§ Problem to work on
Search the data for the word "down" and copy each line that has it.

§ Information
***
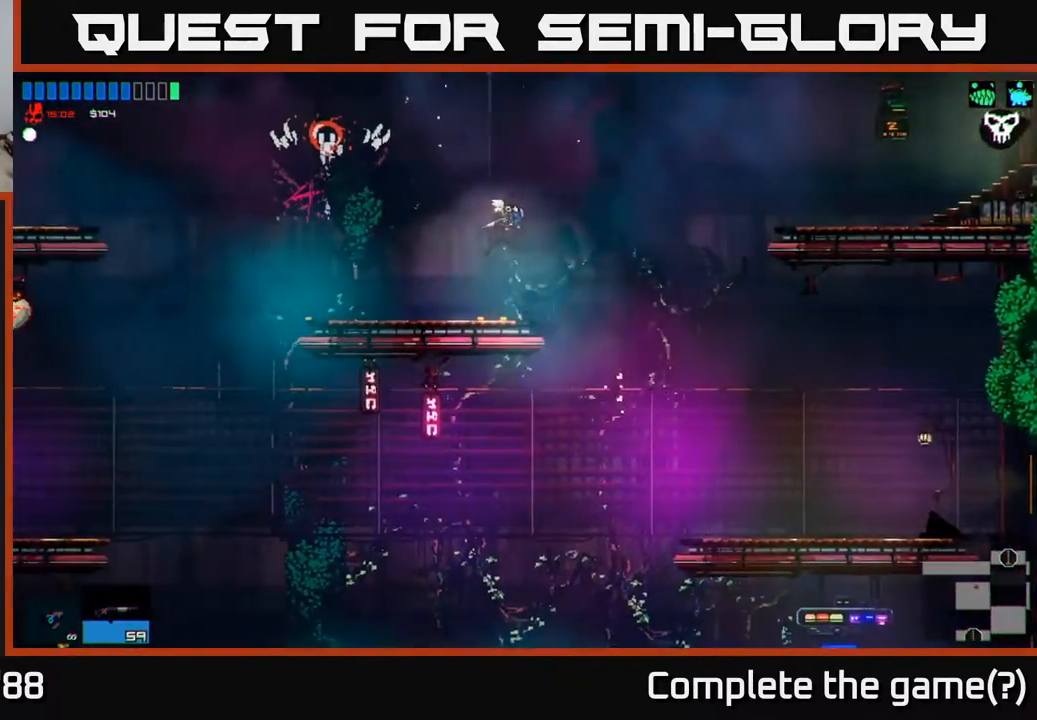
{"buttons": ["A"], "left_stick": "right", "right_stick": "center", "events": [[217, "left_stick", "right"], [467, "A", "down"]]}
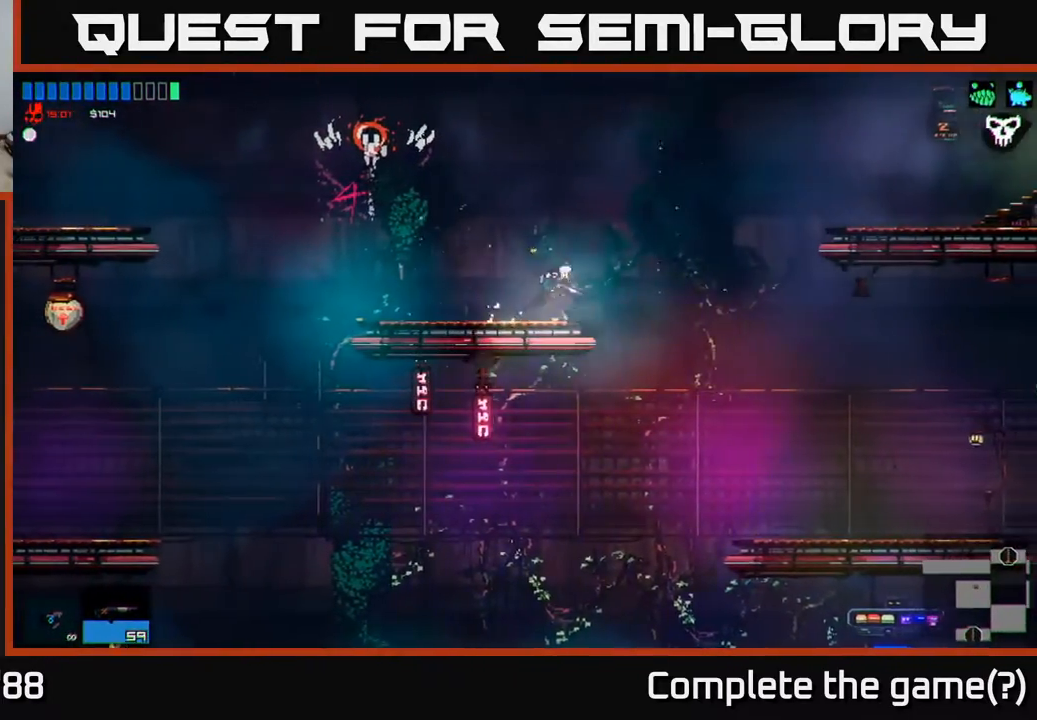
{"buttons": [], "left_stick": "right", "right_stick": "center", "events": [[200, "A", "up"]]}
***
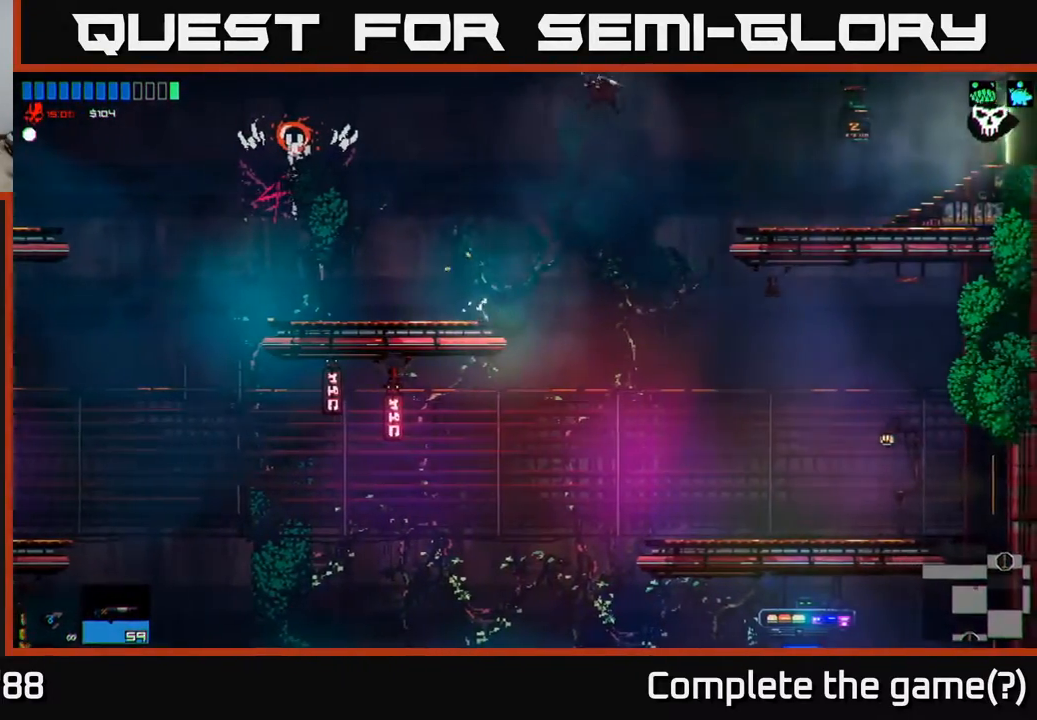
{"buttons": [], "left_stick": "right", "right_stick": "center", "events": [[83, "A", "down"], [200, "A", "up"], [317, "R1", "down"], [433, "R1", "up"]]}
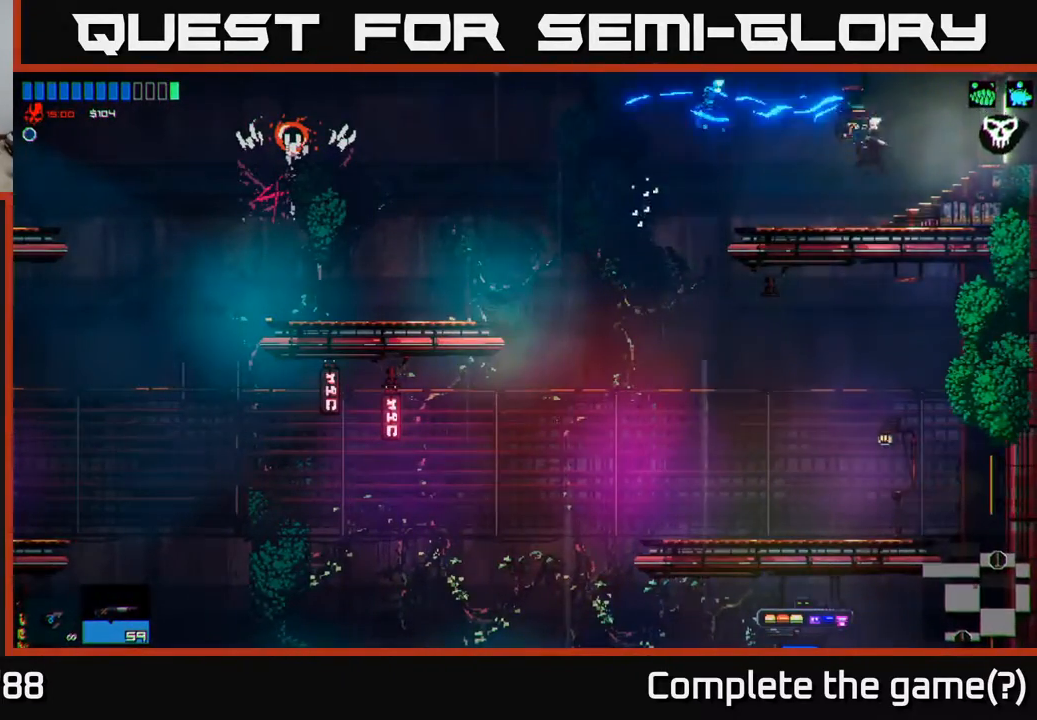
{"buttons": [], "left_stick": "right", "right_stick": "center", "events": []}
***
§ Response to the exercise
{"buttons": ["A"], "left_stick": "right", "right_stick": "center", "events": [[217, "left_stick", "right"], [467, "A", "down"]]}
{"buttons": [], "left_stick": "right", "right_stick": "center", "events": [[83, "A", "down"], [200, "A", "up"], [317, "R1", "down"], [433, "R1", "up"]]}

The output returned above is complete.